Ligand-Based Phase Control in Porous Zirconium Coordination Cages

Zirconium-based coordination cages have received considerable recent attention as a result of their structural tunability and amenability to postsynthetic modification. Although these structures have adopted tetrahedral (4-vertex) or cigar (2-vertex) geometries depending on the shape and nuclearity of the ligand used in their assembly, their structures have not previously been shown to be either tunable or dynamic. Here, we examine the speciation of a series of zirconium-based cages where the geometry and nuclearity of the product cage can be tuned via judicious functionalization of dicarboxylate ligands. We further show that many of these materials exist as both cage structures in solution or the solid state. With appropriate solvent exchange and activation conditions, the cigar structures can display Brunauer–Emmett–Teller (BET) surface areas as high as 123 m2/g. As a result of their expanded pore structures, the tetrahedra display significantly increased BET surface areas approaching 700 m2/g. These results show that by appropriate ligand functionalization the structures of zirconium-based cages can be modified to tune their phase and surface area. Finally, the isolation of phase-pure cages allows for the utilization of anion metathesis reactions to tune their solubility.

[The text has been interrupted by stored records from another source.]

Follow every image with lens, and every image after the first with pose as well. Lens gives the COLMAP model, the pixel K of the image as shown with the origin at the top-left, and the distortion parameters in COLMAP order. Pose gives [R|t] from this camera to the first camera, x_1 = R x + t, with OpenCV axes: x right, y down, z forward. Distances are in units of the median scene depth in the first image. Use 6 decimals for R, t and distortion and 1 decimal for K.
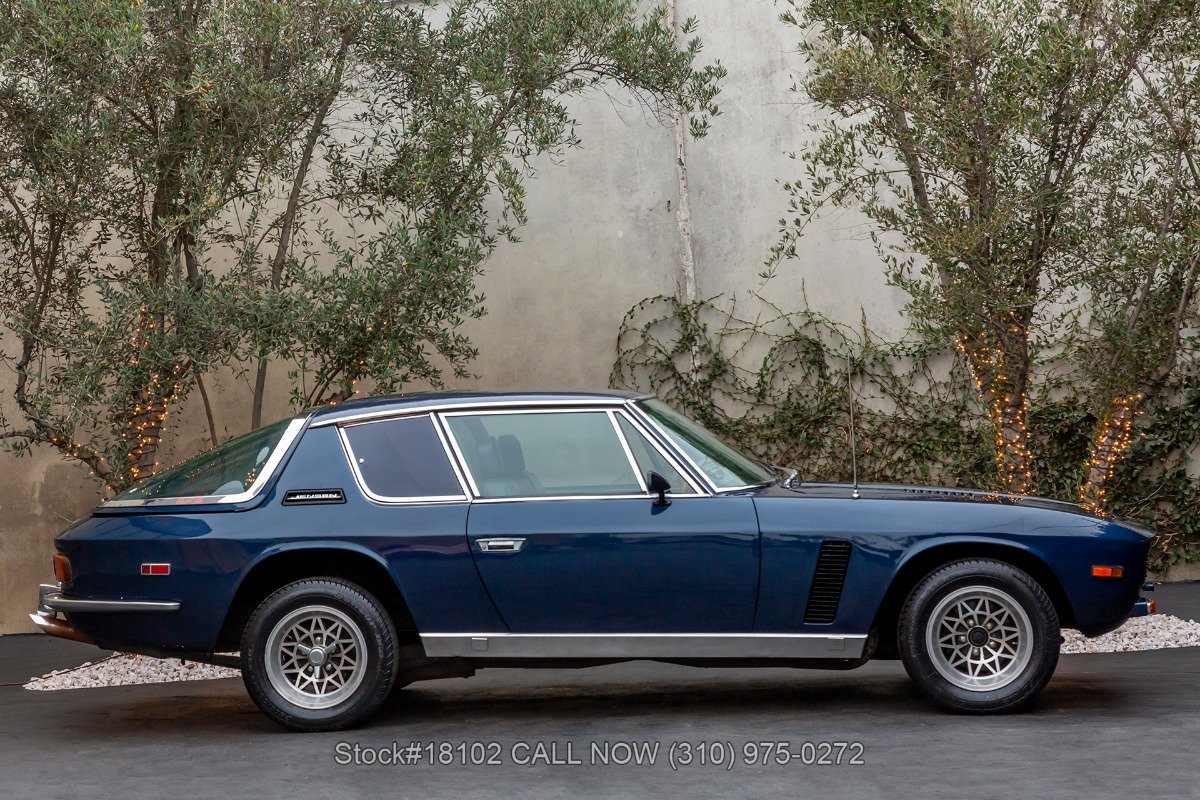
lens RADIAL K [[3074.6, 0, 591.2], [0, 3074.6, 424.2], [0, 0, 1]] dist [0.551607, 0.000000]
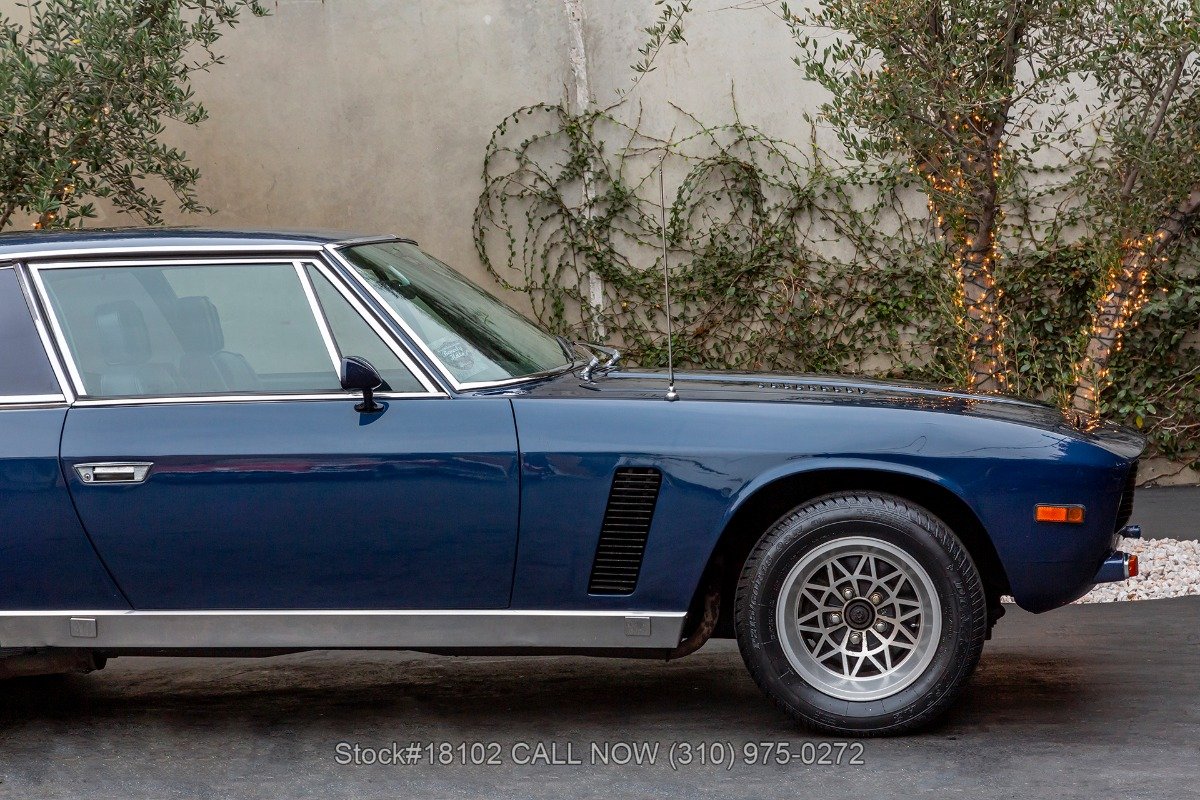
lens RADIAL K [[3074.6, 0, 612.4], [0, 3074.6, 407.6], [0, 0, 1]] dist [0.551607, 0.000000]
pose [[0.999386, -0.000107, -0.035040, 0.076503], [0.001703, 0.998962, 0.045521, -0.002644], [0.034998, -0.045553, 0.998349, 0.289728]]
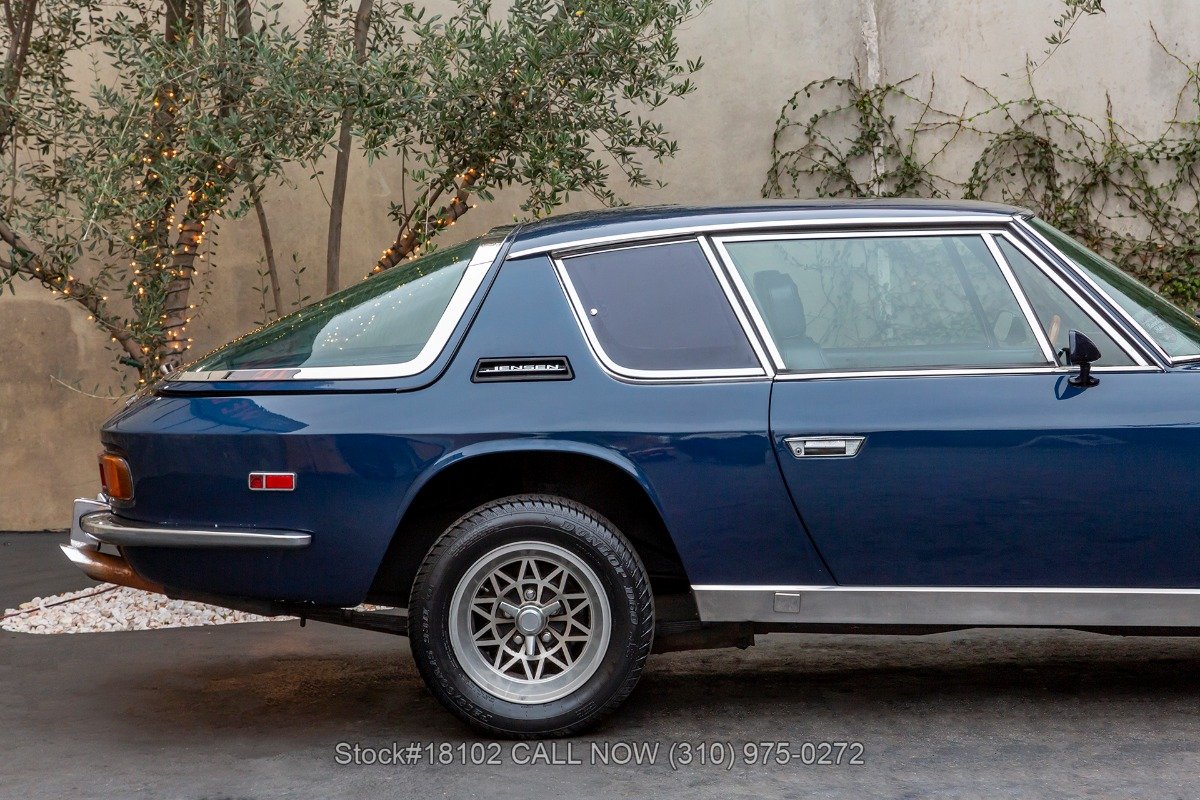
lens RADIAL K [[3074.6, 0, 613.4], [0, 3074.6, 414.6], [0, 0, 1]] dist [0.551607, 0.000000]
pose [[0.997915, 0.001198, 0.064534, -0.090341], [-0.004629, 0.998581, 0.053051, -0.000471], [-0.064379, -0.053239, 0.996504, 0.300578]]
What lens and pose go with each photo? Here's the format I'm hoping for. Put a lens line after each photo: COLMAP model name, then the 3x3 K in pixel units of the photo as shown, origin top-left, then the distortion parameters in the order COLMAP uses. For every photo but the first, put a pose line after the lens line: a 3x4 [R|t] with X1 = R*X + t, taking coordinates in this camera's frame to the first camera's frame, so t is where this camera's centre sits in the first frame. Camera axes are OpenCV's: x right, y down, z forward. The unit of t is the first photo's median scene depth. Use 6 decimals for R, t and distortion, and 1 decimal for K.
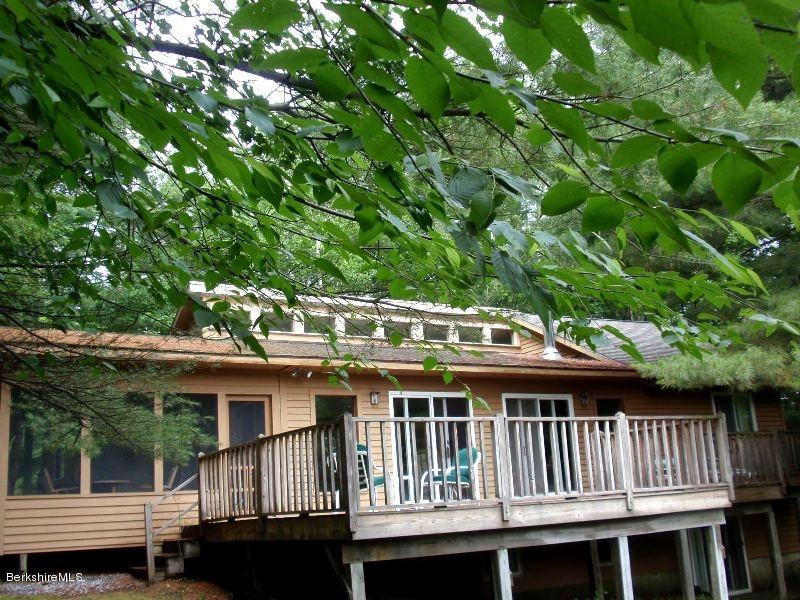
lens RADIAL K [[830.0, 0, 400.0], [0, 830.0, 300.0], [0, 0, 1]] dist [-0.074318, 0.012422]
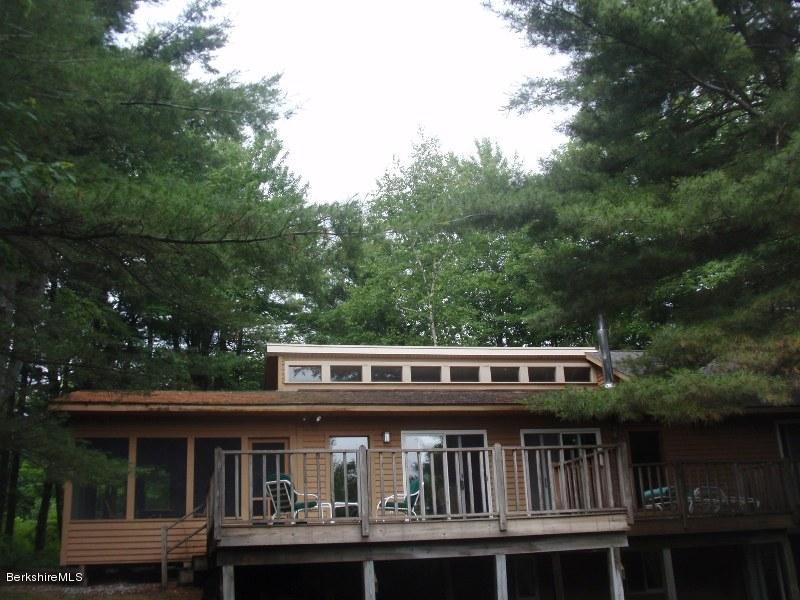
lens RADIAL K [[830.0, 0, 400.0], [0, 830.0, 300.0], [0, 0, 1]] dist [-0.074318, 0.012422]
pose [[0.950453, -0.079911, -0.300423, 0.466236], [0.063814, 0.995969, -0.063031, 0.005527], [0.304249, 0.040736, 0.951721, -0.108452]]
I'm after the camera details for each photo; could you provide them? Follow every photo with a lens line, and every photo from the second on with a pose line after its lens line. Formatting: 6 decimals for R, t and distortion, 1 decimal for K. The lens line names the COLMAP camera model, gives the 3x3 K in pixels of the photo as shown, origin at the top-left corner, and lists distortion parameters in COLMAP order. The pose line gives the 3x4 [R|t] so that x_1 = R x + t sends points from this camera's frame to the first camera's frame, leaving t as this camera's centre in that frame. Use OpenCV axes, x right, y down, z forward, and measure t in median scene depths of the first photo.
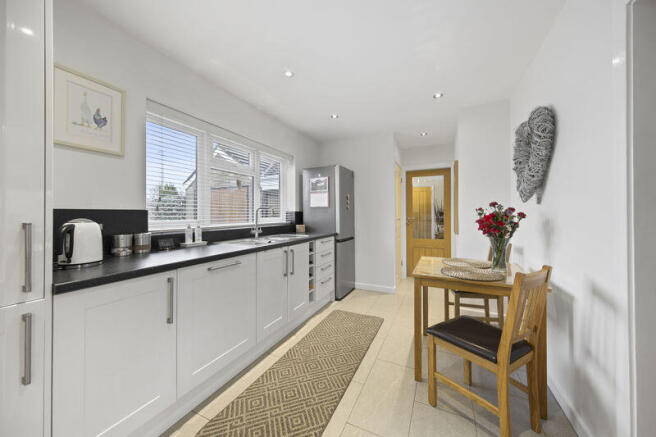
lens RADIAL K [[236.3, 0, 333.4], [0, 236.3, 211.9], [0, 0, 1]] dist [0.000951, -0.000892]
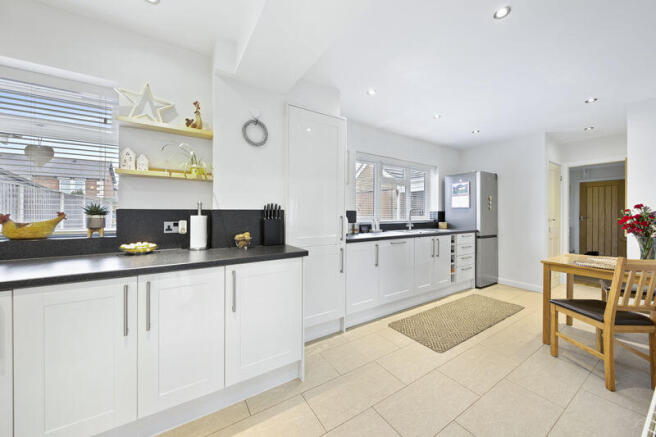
lens RADIAL K [[236.3, 0, 332.5], [0, 236.3, 212.2], [0, 0, 1]] dist [0.000951, -0.000892]
pose [[0.846805, 0.004772, -0.531882, 0.032875], [-0.002098, 0.999982, 0.005632, -0.003927], [0.531900, -0.003653, 0.846799, -0.414601]]
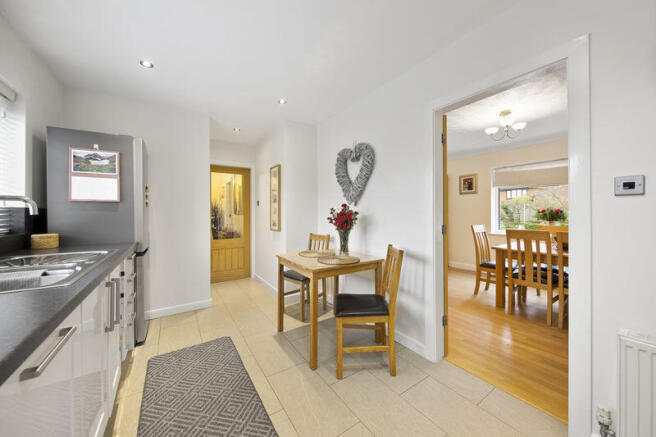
lens RADIAL K [[236.3, 0, 327.7], [0, 236.3, 211.4], [0, 0, 1]] dist [0.000951, -0.000892]
pose [[0.510301, 0.006956, 0.859968, -0.327096], [-0.006773, 0.999969, -0.004070, 0.004388], [-0.859969, -0.003748, 0.510333, 0.253059]]
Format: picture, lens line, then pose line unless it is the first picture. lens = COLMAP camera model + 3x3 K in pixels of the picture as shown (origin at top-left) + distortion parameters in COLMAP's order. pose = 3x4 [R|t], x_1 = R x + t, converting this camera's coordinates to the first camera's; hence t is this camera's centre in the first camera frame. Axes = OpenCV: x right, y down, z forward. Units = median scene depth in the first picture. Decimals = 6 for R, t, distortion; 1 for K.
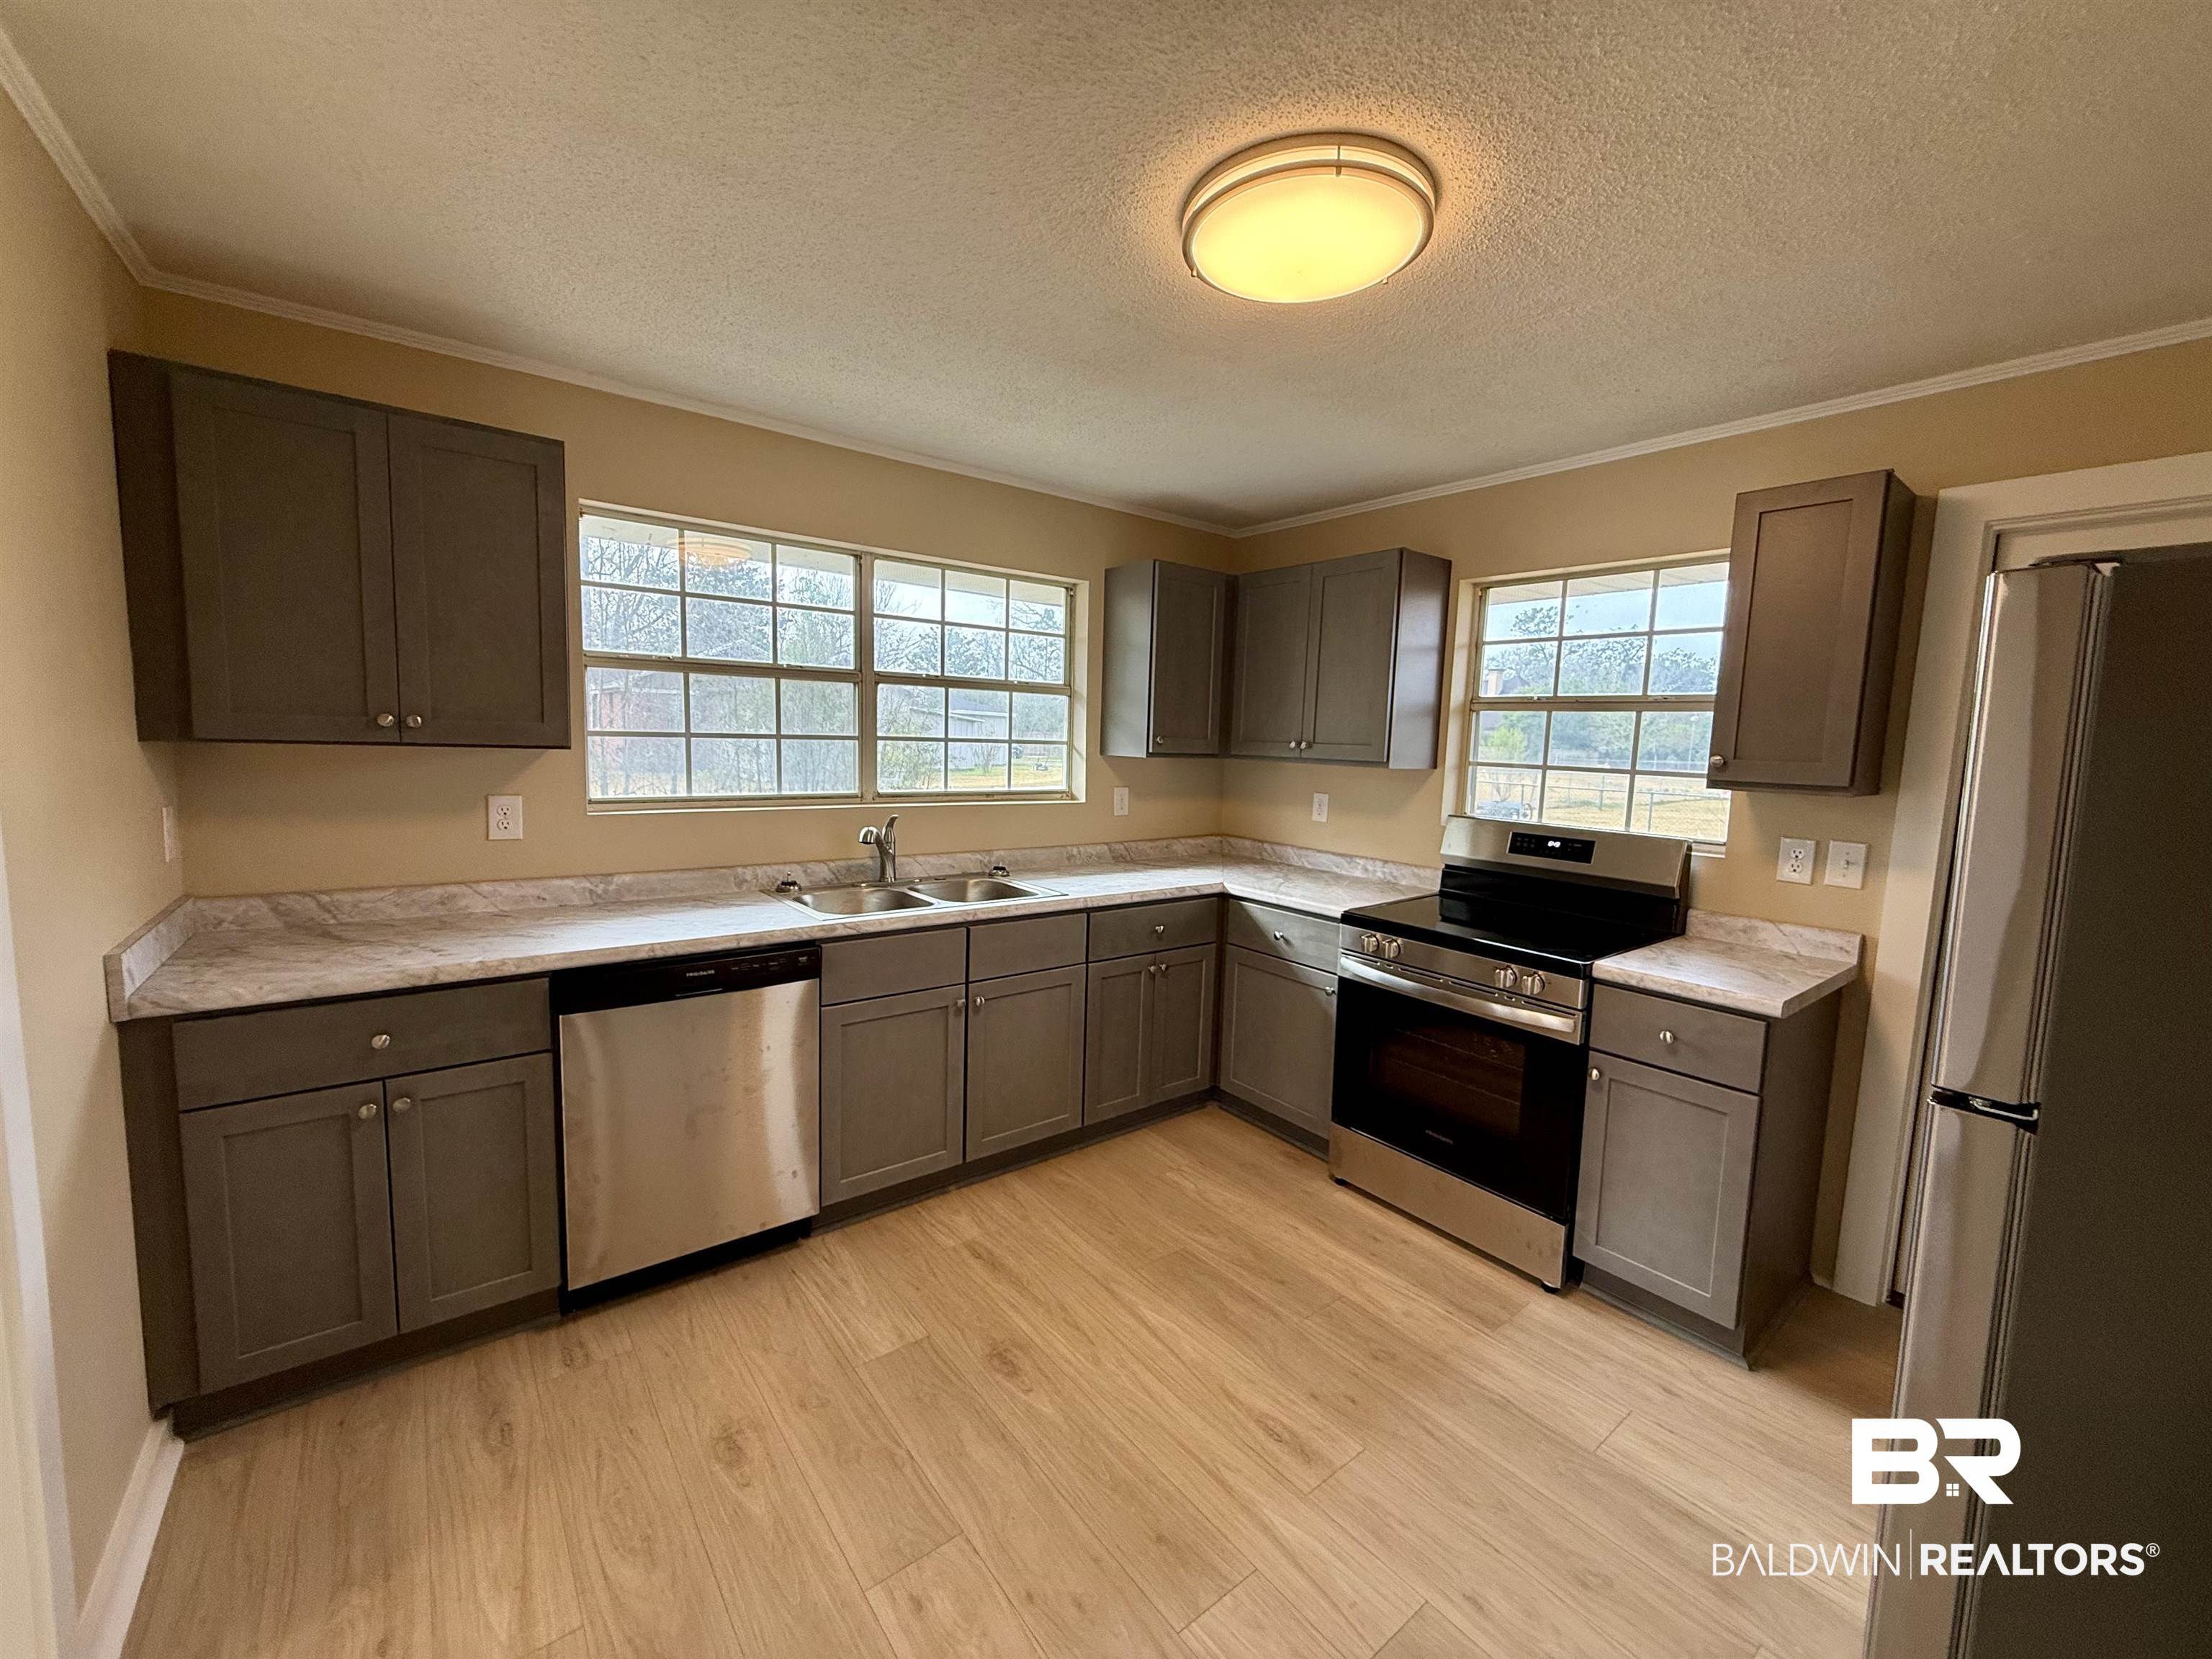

近年来，锆基配位笼因其结构可调性及可进行后合成修饰的特性，受到了广泛关注。尽管这类结构会根据组装所用配体的形状与核数，呈现四面体（4顶点）或雪茄形（2顶点）的几何构型，但此前研究尚未证实其结构具备可调性或动态性。本文中，我们针对一系列锆基配位笼的物种分布展开研究，通过对二羧酸配体进行合理的官能化修饰，即可调控产物配位笼的几何构型与核数。我们还证实，诸多此类材料在溶液与固态下均可呈现两种配位笼结构。通过选用合适的溶剂交换与活化条件，雪茄形配位笼的布鲁诺尔-埃米特-特勒（Brunauer–Emmett–Teller, BET）比表面积最高可达123 m²/g。得益于孔径结构的拓展，四面体配位笼的BET比表面积显著提升，最高接近700 m²/g。上述结果表明，通过合理的配体官能化修饰，可调控锆基配位笼的物相与比表面积。最后，通过分离得到纯物相的配位笼，可利用阴离子复分解反应调控其溶解性。